Work request — Render every line of text in the data below as a numbered list, skipping any blank lines. Leave the pictures out of the answer.

Excerpted data —
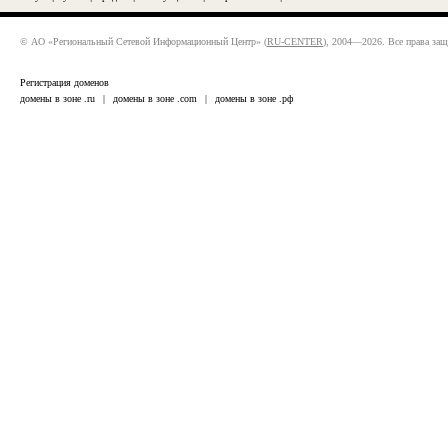
© АО «Региональный Сетевой Информационный Центр» (
RU-CENTER
), 2004—2026. Все права за
Регистрация доменов
домены в зоне .ru
|
домены в зоне .com
|
домены в зоне .рф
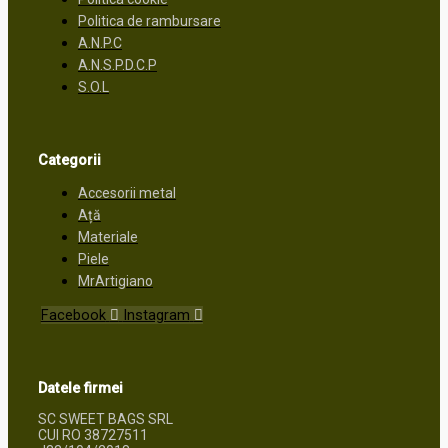
Politica de rambursare
A.N.P.C
A.N.S.P.D.C.P
S.O.L
Categorii
Accesorii metal
Ață
Materiale
Piele
MrArtigiano
Facebook
Instagram
Datele firmei
SC SWEET BAGS SRL
CUI RO 38727511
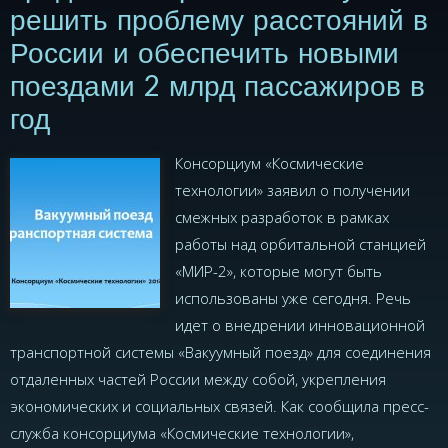
решить проблему расстояний в
России и обеспечить новыми
поездами 2 млрд пассажиров в
год
Консорциум «Космические
технологии» заявил о получении
смежных разработок в рамках
работы над орбитальной станцией
«МИР-2», которые могут быть
использованы уже сегодня. Речь
идет о внедрении инновационной
транспортной системы «Вакуумный поезд» для соединения
отдаленных частей России между собой, укрепления
экономических и социальных связей. Как сообщила пресс-
служба консорциума «Космические технологии»,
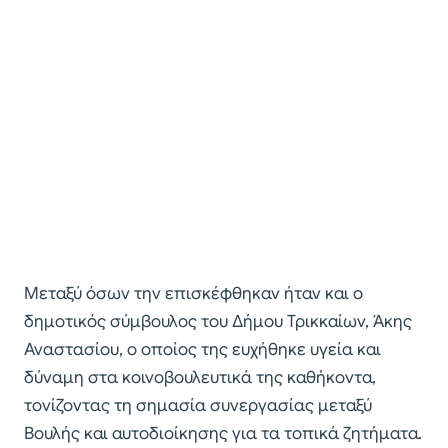
Μεταξύ όσων την επισκέφθηκαν ήταν και ο
δημοτικός σύμβουλος του Δήμου Τρικκαίων, Άκης
Αναστασίου, ο οποίος της ευχήθηκε υγεία και
δύναμη στα κοινοβουλευτικά της καθήκοντα,
τονίζοντας τη σημασία συνεργασίας μεταξύ
Βουλής και αυτοδιοίκησης για τα τοπικά ζητήματα.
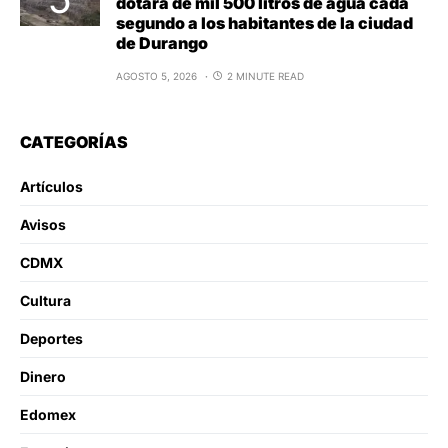
dotará de mil 500 litros de agua cada
segundo a los habitantes de la ciudad
de Durango
AGOSTO 5, 2026
2 MINUTE READ
CATEGORÍAS
Artículos
Avisos
CDMX
Cultura
Deportes
Dinero
Edomex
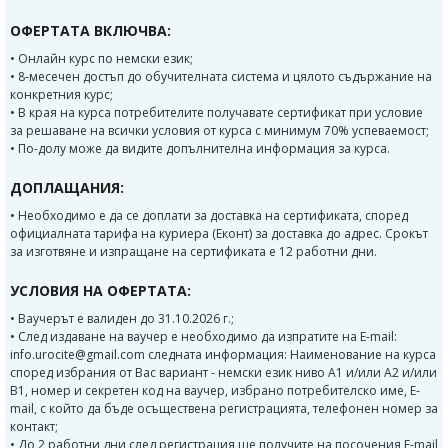
ОФЕРТАТА ВКЛЮЧВА:
• Онлайн курс по немски език;
• 8-месечен достъп до обучителната система и цялото съдържание на
конкретния курс;
• В края на курса потребителите получавате сертификат при условие
за решаване на всички условия от курса с минимум 70% успеваемост;
• По-долу може да видите допълнителна информация за курса.
ДОПЛАЩАНИЯ:
• Необходимо е да се доплати за доставка на сертификата, според
официалната тарифа на куриера (Еконт) за доставка до адрес. Срокът
за изготвяне и изпращане на сертификата е 12 работни дни.
УСЛОВИЯ НА ОФЕРТАТА:
• Ваучерът е валиден до 31.10.2026 г.;
• След издаване на ваучер е необходимо да изпратите на E-mail:
info.urocite@gmail.com следната информация: Наименование на курса
според избрания от Вас вариант - немски език ниво А1 и/или А2 и/или
В1, номер и секретен код на ваучер, избрано потребителско име, E-
mail, с който да бъде осъществена регистрацията, телефонен номер за
контакт;
• До 2 работни дни след регистрация ще получите на посочения Е-mail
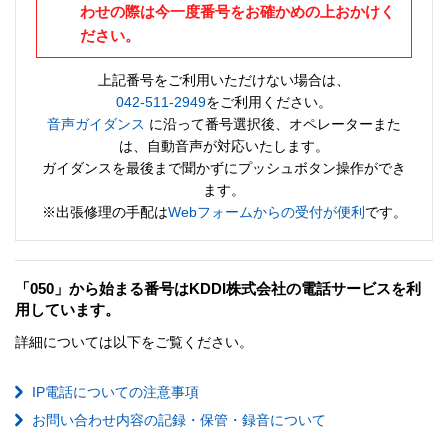
わせの際は今一度番号をお確かめの上おかけく
ださい。
上記番号をご利用いただけない場合は、
042-511-2949
をご利用ください。
音声ガイダンス
に沿って番号選択後、オペレーターまた
は、自動音声が対応いたします。
ガイダンスを最後まで聞かずにプッシュボタン操作ができ
ます。
※出張修理の手配は
Webフォームからの受付が便利
です。
「050」から始まる番号はKDDI株式会社の電話サービスを利
用しています。
詳細については以下をご覧ください。
IP電話についての注意事項
お問い合わせ内容の記録・保管・録音について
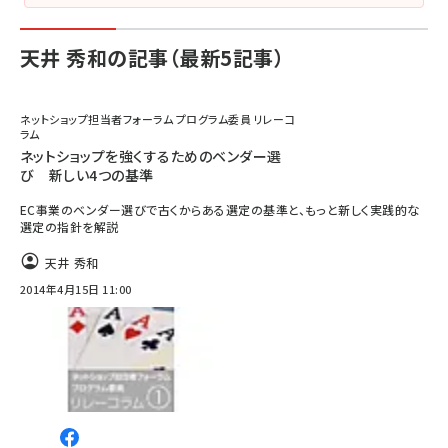
天井 秀和の記事（最新5記事）
ネットショップ担当者フォーラム プログラム委員 リレーコ
ラム
ネットショップを強くするためのベンダー選
び 新しい4つの基準
EC事業のベンダー選びで古くからある選定の基準と、もっと新しく実践的な
選定の指針を解説
天井 秀和
2014年4月15日 11:00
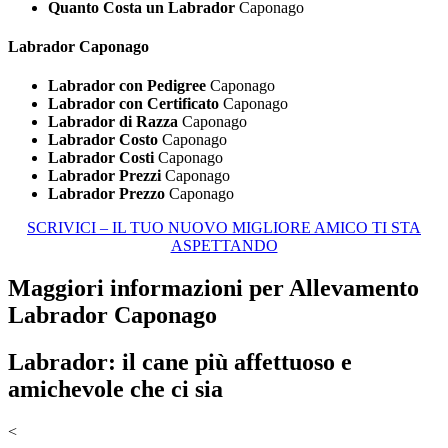
Quanto Costa un Labrador
Caponago
Labrador Caponago
Labrador con Pedigree
Caponago
Labrador con Certificato
Caponago
Labrador di Razza
Caponago
Labrador Costo
Caponago
Labrador Costi
Caponago
Labrador Prezzi
Caponago
Labrador Prezzo
Caponago
SCRIVICI – IL TUO NUOVO MIGLIORE AMICO TI STA
ASPETTANDO
Maggiori informazioni per Allevamento
Labrador Caponago
Labrador: il cane più affettuoso e
amichevole che ci sia
<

Answer section —
1. © АО «Региональный Сетевой Информационный Центр» (
2. RU-CENTER
3. ), 2004—2026. Все права за
4. Регистрация доменов
5. домены в зоне .ru
6. |
7. домены в зоне .com
8. |
9. домены в зоне .рф
10. Politica de rambursare
11. A.N.P.C
12. A.N.S.P.D.C.P
13. S.O.L
14. Categorii
15. Accesorii metal
16. Ață
17. Materiale
18. Piele
19. MrArtigiano
20. Facebook
21. Instagram
22. Datele firmei
23. SC SWEET BAGS SRL
24. CUI RO 38727511
25. решить проблему расстояний в
26. России и обеспечить новыми
27. поездами 2 млрд пассажиров в
28. год
29. Консорциум «Космические
30. технологии» заявил о получении
31. смежных разработок в рамках
32. работы над орбитальной станцией
33. «МИР-2», которые могут быть
34. использованы уже сегодня. Речь
35. идет о внедрении инновационной
36. транспортной системы «Вакуумный поезд» для соединения
37. отдаленных частей России между собой, укрепления
38. экономических и социальных связей. Как сообщила пресс-
39. служба консорциума «Космические технологии»,
40. Μεταξύ όσων την επισκέφθηκαν ήταν και ο
41. δημοτικός σύμβουλος του Δήμου Τρικκαίων, Άκης
42. Αναστασίου, ο οποίος της ευχήθηκε υγεία και
43. δύναμη στα κοινοβουλευτικά της καθήκοντα,
44. τονίζοντας τη σημασία συνεργασίας μεταξύ
45. Βουλής και αυτοδιοίκησης για τα τοπικά ζητήματα.
46. dotará de mil 500 litros de agua cada
47. segundo a los habitantes de la ciudad
48. de Durango
49. AGOSTO 5, 2026
50. 2 MINUTE READ
51. CATEGORÍAS
52. Artículos
53. Avisos
54. CDMX
55. Cultura
56. Deportes
57. Dinero
58. Edomex
59. ОФЕРТАТА ВКЛЮЧВА:
60. • Онлайн курс по немски език;
61. • 8-месечен достъп до обучителната система и цялото съдържание на
62. конкретния курс;
63. • В края на курса потребителите получавате сертификат при условие
64. за решаване на всички условия от курса с минимум 70% успеваемост;
65. • По-долу може да видите допълнителна информация за курса.
66. ДОПЛАЩАНИЯ:
67. • Необходимо е да се доплати за доставка на сертификата, според
68. официалната тарифа на куриера (Еконт) за доставка до адрес. Срокът
69. за изготвяне и изпращане на сертификата е 12 работни дни.
70. УСЛОВИЯ НА ОФЕРТАТА:
71. • Ваучерът е валиден до 31.10.2026 г.;
72. • След издаване на ваучер е необходимо да изпратите на E-mail:
73. info.urocite@gmail.com следната информация: Наименование на курса
74. според избрания от Вас вариант - немски език ниво А1 и/или А2 и/или
75. В1, номер и секретен код на ваучер, избрано потребителско име, E-
76. mail, с който да бъде осъществена регистрацията, телефонен номер за
77. контакт;
78. • До 2 работни дни след регистрация ще получите на посочения Е-mail
79. わせの際は今一度番号をお確かめの上おかけく
80. ださい。
81. 上記番号をご利用いただけない場合は、
82. 042-511-2949
83. をご利用ください。
84. 音声ガイダンス
85. に沿って番号選択後、オペレーターまた
86. は、自動音声が対応いたします。
87. ガイダンスを最後まで聞かずにプッシュボタン操作ができ
88. ます。
89. ※出張修理の手配は
90. Webフォームからの受付が便利
91. です。
92. 「050」から始まる番号はKDDI株式会社の電話サービスを利
93. 用しています。
94. 詳細については以下をご覧ください。
95. IP電話についての注意事項
96. お問い合わせ内容の記録・保管・録音について
97. 天井 秀和の記事（最新5記事）
98. ネットショップ担当者フォーラム プログラム委員 リレーコ
99. ラム
100. ネットショップを強くするためのベンダー選
101. び 新しい4つの基準
102. EC事業のベンダー選びで古くからある選定の基準と、もっと新しく実践的な
103. 選定の指針を解説
104. 天井 秀和
105. 2014年4月15日 11:00
106. Quanto Costa un Labrador
107. Caponago
108. Labrador Caponago
109. Labrador con Pedigree
110. Caponago
111. Labrador con Certificato
112. Caponago
113. Labrador di Razza
114. Caponago
115. Labrador Costo
116. Caponago
117. Labrador Costi
118. Caponago
119. Labrador Prezzi
120. Caponago
121. Labrador Prezzo
122. Caponago
123. SCRIVICI – IL TUO NUOVO MIGLIORE AMICO TI STA
124. ASPETTANDO
125. Maggiori informazioni per Allevamento
126. Labrador Caponago
127. Labrador: il cane più affettuoso e
128. amichevole che ci sia
129. <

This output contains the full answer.